At the OSGIS UK conference last week the prize for best presentation went to Ken Arroyo Ohori of TU Delft and his talk on "Automatically repairing polygons and planar partitions". The presentation, jointly credited to Hugo Ledoux and Martijn Meijers detailed a method for cleaning up dodgy polygons which we've all probably seen in our geo-lifetimes.
I've noticed that computational geometry theorists seem averse to publishing code - its as if they don't want to sully the purity of their theory with dirty code, dealing with edge cases and arithmetic precision and all that. Not these guys. The code is on github, and I was eager to try it out. There was a lot of buzz about integrating this with PostGIS or QGIS or R, the stumbling block seeming to be the requirement for the CGAL library.
Anyway, back at Lancaster, and check out the code. Easy as:
git clone https://github.com/tudelft-gist/pprepair.git
make -f Makefile.linux
There were a couple of problems which I submitted as issues, but I managed to fix them before any response. Check these on the github issue tracker.
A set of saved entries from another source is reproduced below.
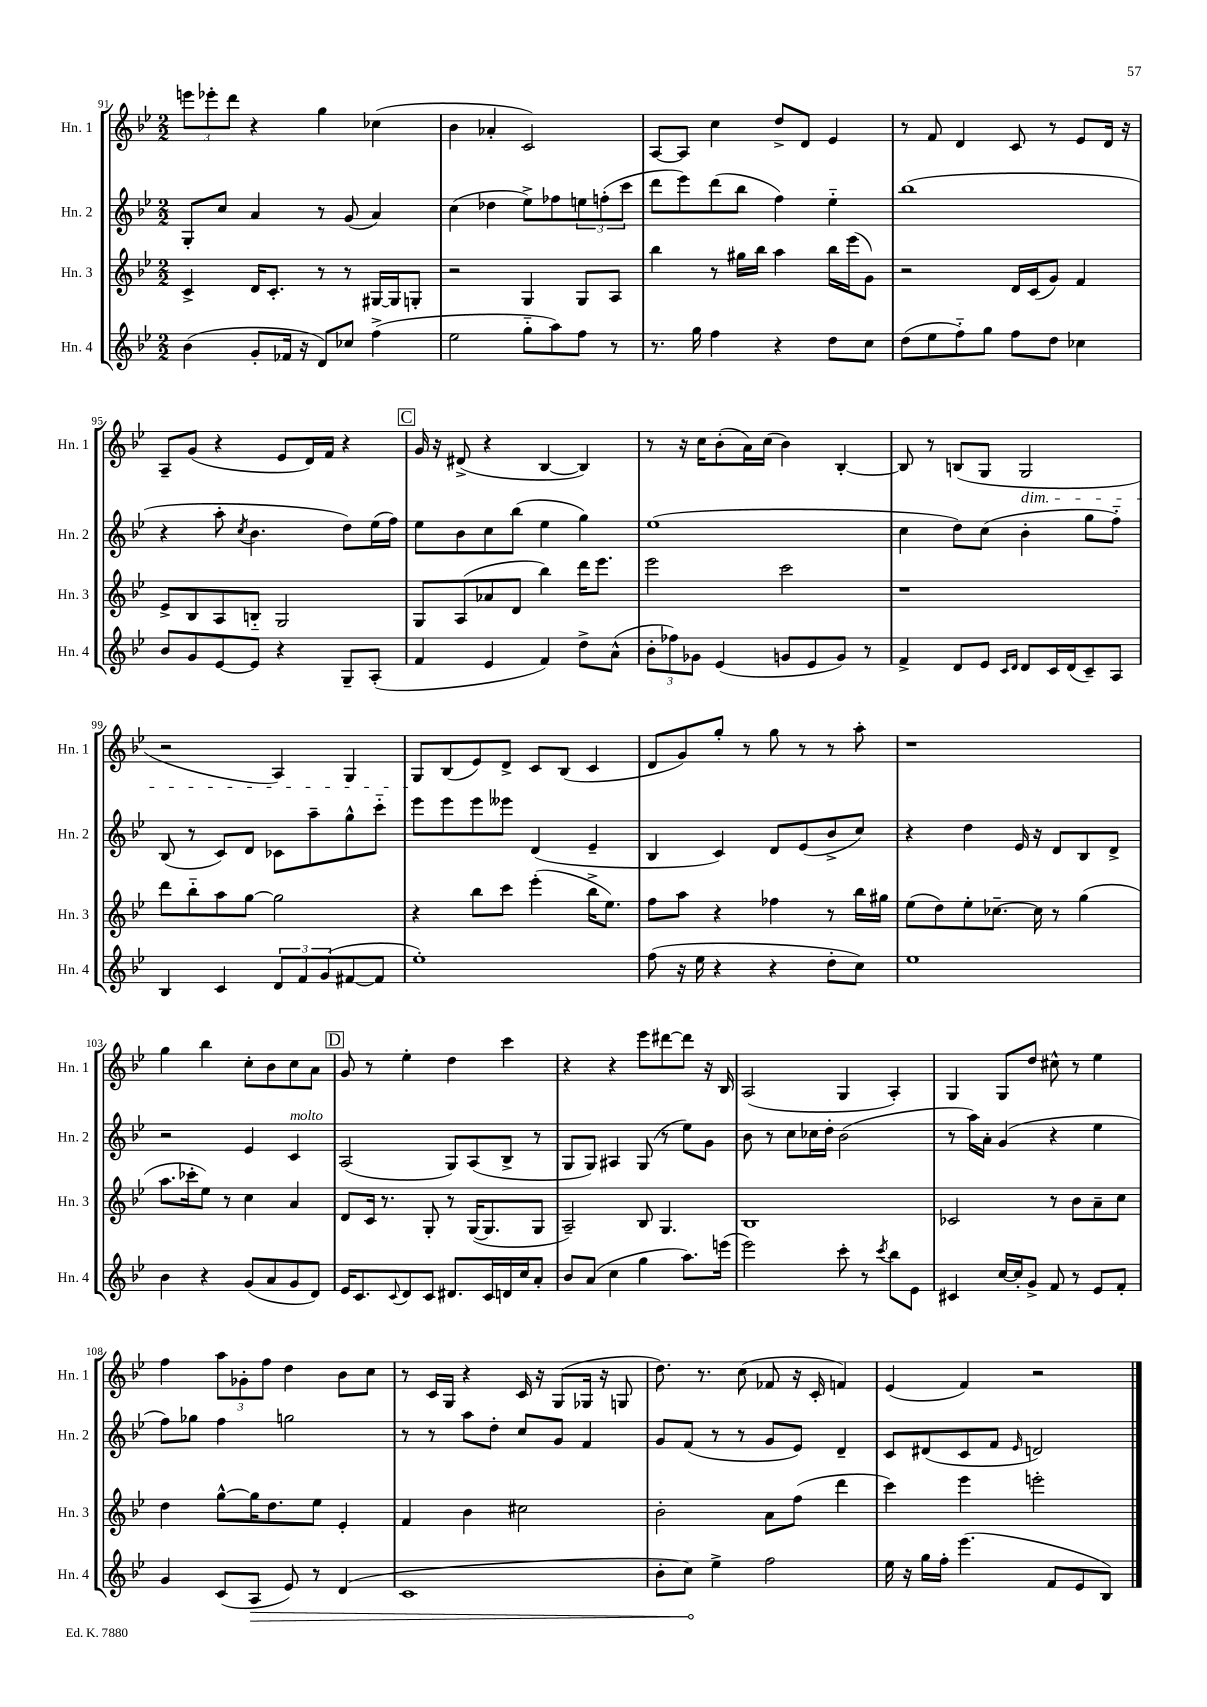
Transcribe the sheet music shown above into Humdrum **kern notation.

**kern	**kern	**kern	**kern
*staff4	*staff3	*staff2	*staff1
*clefG2	*clefG2	*clefG2	*clefG2
*k[b-e-]	*k[b-e-]	*k[b-e-]	*k[b-e-]
*M2/2	*M2/2	*M2/2	*M2/2
(4b-\	4c^/	8G'/L	12eee\L
.	.	.	12eee-'\
.	.	8cc/J	.
.	.	.	12ddd\J
8g'/L	16d/LK	4a/	4r
.	8.c'/J	.	.
16f-/Jk	.	.	.
16r	.	.	.
8d/L)	8r	8r	4gg\
8cc-/J	8r	(8g/	.
(4ff^\	[16G#/LL	4a/)	(4cc-\
.	16G#/]J	.	.
.	8G'/J	.	.
=	=	=	=
2ee-\	2r	(4cc\	4b-\
.	.	4dd-\	4a-'/
8gg'~\L	4G/	8ee-^\L)	2c/)
8aa\)	.	8ff-\	.
8ff\J	8G/L	12ee\	.
.	.	(12ff'\	.
8r	8A/J	.	.
.	.	12ccc\J	.
=	=	=	=
8.r	4bb-\	8ddd\L	[8A/L
.	.	8eee-\)	8A/]J
16gg\	.	.	.
4ff\	8r	(8ddd\	4cc\
.	16gg#\LL	8bb-\J	.
.	16bb-\JJ	.	.
4r	4aa\	4ff\)	8dd^/L
.	.	.	8d/J
8dd\L	16bb-\LL	4ee-'~\	4e-/
.	(16eee-\J	.	.
8cc\J	8g\J)	.	.
=	=	=	=
(8dd\L	2r	(1bb-	8r
8ee-\	.	.	8f/
8ff'~\)	.	.	4d/
8gg\J	.	.	.
8ff\L	16d/LL	.	8c/
.	(16c/J	.	.
8dd\J	8g/J)	.	8r
4cc-\	4f/	.	8e-/L
.	.	.	16d/Jk
.	.	.	16r
=	=	=	=
8b-/L	8e-^/L	4r	8A~/L
8g/	8B-/	.	(8g/J
[8e-/	8A/	8aa'\	4r
.	.	8qcc/	.
8e-/]J	8B'~/J	4.b-\	.
4r	2G/	.	8e-/L
.	.	.	16d/L)
.	.	.	16f/JJ
8G~/L	.	8dd\L)	4r
(8A'/J	.	(16ee-\L	.
.	.	16ff\JJ)	.
=	=	=	=
4f/	8G/L	8ee-\L	16g/
.	.	.	16r
.	(8A/	8b-\	(8d#^/
4e-/	8a-/	8cc\	4r
.	8d/J	(8bb-\J	.
4f/)	4bb-\)	4ee-\	[4B-/
8dd^\L	16ddd\LK	4gg\)	4B-/])
.	8.eee-\J	.	.
(8a^^\J	.	.	.
=	=	=	=
12b-'\L	2eee-\	(1ee-	8r
12ff-\)	.	.	.
.	.	.	16r
12g-\J	.	.	.
.	.	.	16cc\LK
(4e-/	.	.	(8b-'\
.	.	.	16a\L)
.	.	.	(16cc\JJ
8g/L	2ccc\	.	4b-\)
8e-/	.	.	.
8g/J)	.	.	[4B-'/
8r	.	.	.
=	=	=	=
4f^/	1r	4cc\	8B-/]
.	.	.	8r
8d/L	.	8dd\L)	(8B/L
8e-/J	.	(8cc\J	8G/J
16qqc/LL	.	.	.
16qqd/JJ	.	.	.
8d/L	.	4b-'\	2G/
16c/L	.	.	.
(16d/J	.	.	.
8c~/)	.	8gg\L	.
8A/J	.	8ff'~\J)	.
=	=	=	=
4B-/	8ddd\L	(8B-/	2r
.	8bb-'~\	8r	.
4c/	8aa\	8c/L)	.
.	[8gg\J	8d/J	.
12d/L	2gg\]	8c-\L	4A/)
12f/	.	.	.
.	.	8aa~\	.
(12g/	.	.	.
[8f#/	.	8gg^^\	4G/
8f#/]J	.	8ccc'~\J	.
=	=	=	=
1ee-')	4r	8eee-\L	8G/L
.	.	8eee-\	(8B-/
.	8bb-\L	8eee-\	8e-/)
.	8ccc\J	8eee--\J	8d^/J
.	(4eee-'\	(4d/	8c/L
.	.	.	(8B-/J
.	16bb-^\LK	4e-~/	4c/
.	8.ee-\J)	.	.
=	=	=	=
(8ff\	8ff\L	4B-/	8d/L
16r	8aa\J	.	8g/)
16ee-\	.	.	.
4r	4r	4c/)	8gg'/J
.	.	.	8r
4r	4ff-\	8d/L	8gg\
.	.	(8e-/	8r
8dd'\L	8r	8b-^/	8r
8cc\J)	16bb-\LL	8cc/J)	8aa'\
.	16gg#\JJ	.	.
=	=	=	=
1ee-	(8ee-\L	4r	1r
.	8dd\)	.	.
.	8ee-'\	4dd\	.
.	[8.cc-~\J	.	.
.	.	16e-/	.
.	16cc-\]	16r	.
.	8r	8d/L	.
.	(4gg\	8B-/	.
.	.	8d^/J	.
=	=	=	=
4b-\	8.aa\L	2r	4gg\
.	16ccc-'\k	.	.
4r	8ee-\J)	.	4bb-\
.	8r	.	.
(8g/L	4cc\	4e-/	8cc'\L
8a/	.	.	8b-\
8g/	4a/	4c/	8cc\
8d/J)	.	.	8a\J
=	=	=	=
16e-/LK	8d/L	(2A/	8g/
8.c/	.	.	.
.	16c/Jk	.	8r
.	8.r	.	.
8qqc/	.	.	.
8d/	.	.	4ee-'\
8c/J	8G'/	.	.
8.d#/L	8r	8G/L)	4dd\
.	([16G/LK	(8A/	.
16c/L	8.G/]	.	.
16d/	.	8B-^/J	4ccc\
16cc/J	.	.	.
8a'/J	8G/J	8r	.
=	=	=	=
8b-/L	2A~/)	8G/L	4r
(8a/J	.	8G/J)	.
4cc\	.	4A#/	4r
4gg\	8B-/	(8G/	8eee-\L
.	4.G/	8r	[8ddd#\
8.aa\L)	.	8ee-\L)	8ddd#\]J
.	.	8g\J	16r
(16eee\Jk	.	.	16B-/
=	=	=	=
2eee-\)	1B-	8b-\	(2A/
.	.	8r	.
.	.	8cc\L	.
.	.	16cc-\L	.
.	.	16dd'\JJ	.
8ccc'\	.	(2b-\	4G/
8r	.	.	.
8qccc/	.	.	.
8bb-\L	.	.	4A'/)
8e-\J	.	.	.
=	=	=	=
4c#/	2c-/	8r	4G/
.	.	16aa\LL)	.
.	.	16a'\JJ	.
[16cc/LL	.	(4g/	8G/L
16cc'/]J	.	.	.
8g^/J	.	.	8dd/J
8f/	8r	4r	8cc#^^\
8r	8b-\L	.	8r
8e-/L	8a~\	4ee-\	4ee-\
8f'/J	8cc\J	.	.
=	=	=	=
4g/	4dd\	8ff\L)	4ff\
.	.	8gg-\J	.
(8c/L	[8gg^^\L	4ff\	12aa\L
.	.	.	12g-'\
8A/J	16gg\]K	.	.
.	.	.	12ff\J
.	8.dd\	.	.
8e-/)	.	2gg\	4dd\
8r	8ee-\J	.	.
(4d/	4e-'/	.	8b-\L
.	.	.	8cc\J
=	=	=	=
1c	4f/	8r	8r
.	.	8r	16c/LL
.	.	.	16G/JJ
.	4b-\	8aa\L	4r
.	.	8dd'\J	.
.	2cc#\	8cc/L	16c/
.	.	.	16r
.	.	8g/J	(8G/L
.	.	4f/	16G-/Jk
.	.	.	16r
.	.	.	8G/
=	=	=	=
8b-'\L	2b-'\	8g/L	8.dd\)
8cc\J)	.	(8f/J	.
.	.	.	8.r
4ee-^\	.	8r	.
.	.	8r	(8cc\
2ff\	8a\L	8g/L	8f-/
.	(8ff\J	8e-/J)	16r
.	.	.	16c'/
.	4ddd\	4d~/	4f/)
=	=	=	=
16ee-\	4ccc\)	8c/L	(4e-/
16r	.	.	.
16gg\LL	.	(8d#/	.
16ff'\JJ	.	.	.
(4.eee-\	4eee-\	8c/	4f/)
.	.	8f/J	.
.	.	16qqe-/	.
.	2eee'\	2d/)	2r
8f/L	.	.	.
8e-/	.	.	.
8B-/J)	.	.	.
==	==	==	==
*-	*-	*-	*-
Then I wanted a sample dataset to test it on. From the workshop I gave at the UseR! conference I remembered some awful polygons outlining local police neighbourhood regions. I'd used it as an example of bad data. Some crime locations had fallen into cracks between the neighbourhood polygons, and some were in locations covered by more than one polygon. Maybe you could escape justice by claiming you were outside a police jurisdiction this way?
Here's what a small region looks like in Qgis:
Notice the white spaces between some polygons, and also the overlapping made visible by setting transparency.
The pprepair process is currently a command-line tool, but its options are simple. An input shapefile, an output shapefile and some repair parameters. But to start, all you need is "-fix".
pprepair -i neighbourhoods.shp -o fixed.shp -fix
Loading this into Qgis looks much nicer:
Ken's presentation claimed big wins on speed and memory usage over similar algorithms in both open-source and proprietary GIS packages. Once the licensing requirements of the CGAL library are solved, it would be great to see this algorithm pop up in all the open-source geospatial systems.